One of the saddest stories was the fate handed Misty Ferguson, Rita Riddle’s teenage daughter. During the fire she tried to get out the back, but the tanks had pushed the debris and the feds’ razor-wire barricade toward the building, so she couldn’t jump out the window. Misty ran upstairs, trying to get to the front of the building to find a way out. As the gas mask began to melt on her cheeks, she ran screaming toward a window. Just then, the floor collapsed and she was hurled down into a wall of flames. She held out her hands to stop her fall, and her fingers and thumbs
were burned right off before she escaped. I was told it would take years of surgery and therapy to repair her hands, if they ever could be repaired; but I imagined that the young woman’s psychological trauma would be irreparable.
Some of our people’s agonies were even more horrific.
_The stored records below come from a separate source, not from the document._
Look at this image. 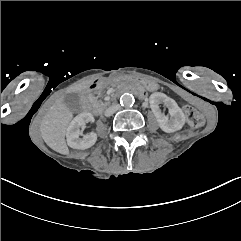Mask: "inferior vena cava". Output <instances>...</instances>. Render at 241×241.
Returning a JSON list of instances; mask_svg holds the SVG:
<instances>
[{
  "label": "inferior vena cava",
  "mask_w": 241,
  "mask_h": 241,
  "mask_svg": "<svg viewBox=\"0 0 241 241\" xmlns=\"http://www.w3.org/2000/svg\"><path fill=\"white\" fill-rule=\"evenodd\" d=\"M120 108L121 106L119 104H113L105 110L104 115L106 117H109L113 115L115 112H117L118 110H120Z\"/></svg>",
  "instance_id": "inferior-vena-cava-1"
}]
</instances>
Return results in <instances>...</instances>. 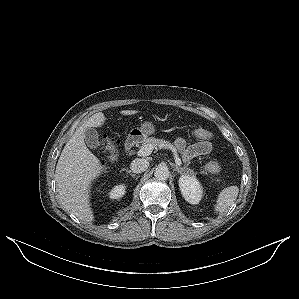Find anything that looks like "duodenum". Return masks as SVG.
Wrapping results in <instances>:
<instances>
[{
  "instance_id": "duodenum-1",
  "label": "duodenum",
  "mask_w": 299,
  "mask_h": 299,
  "mask_svg": "<svg viewBox=\"0 0 299 299\" xmlns=\"http://www.w3.org/2000/svg\"><path fill=\"white\" fill-rule=\"evenodd\" d=\"M135 145V139L133 137H129L125 143V150L130 152Z\"/></svg>"
}]
</instances>
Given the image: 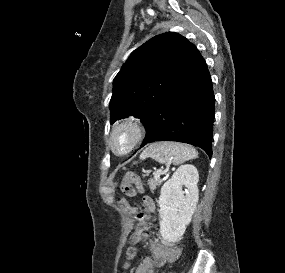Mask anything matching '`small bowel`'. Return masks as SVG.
Returning <instances> with one entry per match:
<instances>
[{"label":"small bowel","mask_w":285,"mask_h":273,"mask_svg":"<svg viewBox=\"0 0 285 273\" xmlns=\"http://www.w3.org/2000/svg\"><path fill=\"white\" fill-rule=\"evenodd\" d=\"M142 205L146 206L149 213L155 212L156 202L153 198L145 196L142 199ZM148 236L145 233L141 242H144ZM151 256L145 257L141 263L135 268L134 273H154L157 267H161L167 262L174 261L179 255V248L171 247L159 242H152L150 244Z\"/></svg>","instance_id":"small-bowel-1"}]
</instances>
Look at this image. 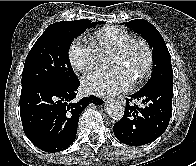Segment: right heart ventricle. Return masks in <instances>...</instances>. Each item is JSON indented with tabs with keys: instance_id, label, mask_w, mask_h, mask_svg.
I'll return each mask as SVG.
<instances>
[{
	"instance_id": "e07e8e85",
	"label": "right heart ventricle",
	"mask_w": 196,
	"mask_h": 166,
	"mask_svg": "<svg viewBox=\"0 0 196 166\" xmlns=\"http://www.w3.org/2000/svg\"><path fill=\"white\" fill-rule=\"evenodd\" d=\"M135 38L129 31L110 27L97 31L93 38V43L101 53L116 52L122 48L129 40Z\"/></svg>"
}]
</instances>
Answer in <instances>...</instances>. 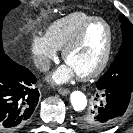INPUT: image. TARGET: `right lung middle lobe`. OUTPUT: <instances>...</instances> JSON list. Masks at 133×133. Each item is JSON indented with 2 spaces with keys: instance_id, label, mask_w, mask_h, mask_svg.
<instances>
[{
  "instance_id": "dd1d6c3e",
  "label": "right lung middle lobe",
  "mask_w": 133,
  "mask_h": 133,
  "mask_svg": "<svg viewBox=\"0 0 133 133\" xmlns=\"http://www.w3.org/2000/svg\"><path fill=\"white\" fill-rule=\"evenodd\" d=\"M20 5V1L15 0H0V56L5 55L2 46V22L4 17L9 13L10 10Z\"/></svg>"
}]
</instances>
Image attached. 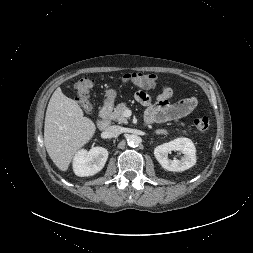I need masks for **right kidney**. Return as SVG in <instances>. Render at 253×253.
<instances>
[{
	"label": "right kidney",
	"instance_id": "right-kidney-1",
	"mask_svg": "<svg viewBox=\"0 0 253 253\" xmlns=\"http://www.w3.org/2000/svg\"><path fill=\"white\" fill-rule=\"evenodd\" d=\"M108 159V151L103 147H94L90 151H78L73 159L74 173L79 177L92 176L102 170Z\"/></svg>",
	"mask_w": 253,
	"mask_h": 253
}]
</instances>
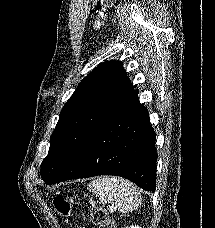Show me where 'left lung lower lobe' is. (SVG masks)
Masks as SVG:
<instances>
[{
  "instance_id": "1",
  "label": "left lung lower lobe",
  "mask_w": 215,
  "mask_h": 228,
  "mask_svg": "<svg viewBox=\"0 0 215 228\" xmlns=\"http://www.w3.org/2000/svg\"><path fill=\"white\" fill-rule=\"evenodd\" d=\"M134 94L94 133L48 185L97 175L127 178L144 190L156 185L155 132L148 111Z\"/></svg>"
}]
</instances>
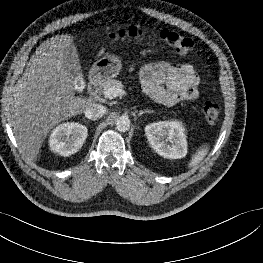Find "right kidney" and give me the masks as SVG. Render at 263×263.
I'll return each instance as SVG.
<instances>
[{
    "label": "right kidney",
    "mask_w": 263,
    "mask_h": 263,
    "mask_svg": "<svg viewBox=\"0 0 263 263\" xmlns=\"http://www.w3.org/2000/svg\"><path fill=\"white\" fill-rule=\"evenodd\" d=\"M87 127L74 122L58 125L51 133L49 146L61 156H70L81 149L87 138Z\"/></svg>",
    "instance_id": "ca27d5eb"
}]
</instances>
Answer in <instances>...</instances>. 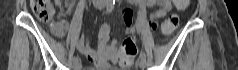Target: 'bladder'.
<instances>
[{
	"label": "bladder",
	"instance_id": "bladder-1",
	"mask_svg": "<svg viewBox=\"0 0 238 70\" xmlns=\"http://www.w3.org/2000/svg\"><path fill=\"white\" fill-rule=\"evenodd\" d=\"M107 70H124V69H119V68H115V67H110Z\"/></svg>",
	"mask_w": 238,
	"mask_h": 70
}]
</instances>
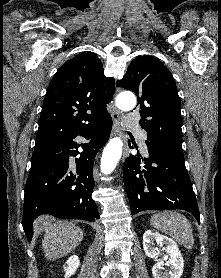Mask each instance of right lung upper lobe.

Julie Martinez’s thirteen-year-old daughter, Audrey, and three other girls, raging in age from two to fourteen, were buried alive when the concrete roof of the storage room in which they were sheltering collapsed. Julie and her five children died hugging one another.
A seven-year-old boy was burned to death, along with a one-year-old child whose body was too badly burned to determine its sex. Nine children died from gunshot wounds, including Abigail Martinez, plus a six-year-old and a two-year-old. Rosemary Morrison, Jennifer and Katherine Andrade, and seventeen others died from inhaling toxic fumes. Rebecca Saipaia and a young man were also burned. Wayne died alone in the chapel. In the tower above the storage room nine men and women died in a circle, facing outward like the spokes of a wheel.
The autopsies conducted by Dr. Rodney Crow, chief medical examiner for Tarrant County, and his assistant, Dr. Nizam Peerwani, reported that, apart from those who had fatal gunshot wounds, most of the other people in Mount Carmel died of smoke and carbon monoxide inhalation. Some suffocated while buried alive or died of blunt trauma from collapsing structures. Dr. Crow said that thirty-nine of the residents in Mount Carmel expired from toxic inhalation and nine from suffocation, mostly kids. Twenty-one had gunshot wounds, some in the mouth, seemingly suicidal, some in the back of the head, mercy-killing style. Three who died from blunt force trauma were not beaten to death, as the media had previously reported, but rather had been crushed by falling masonry.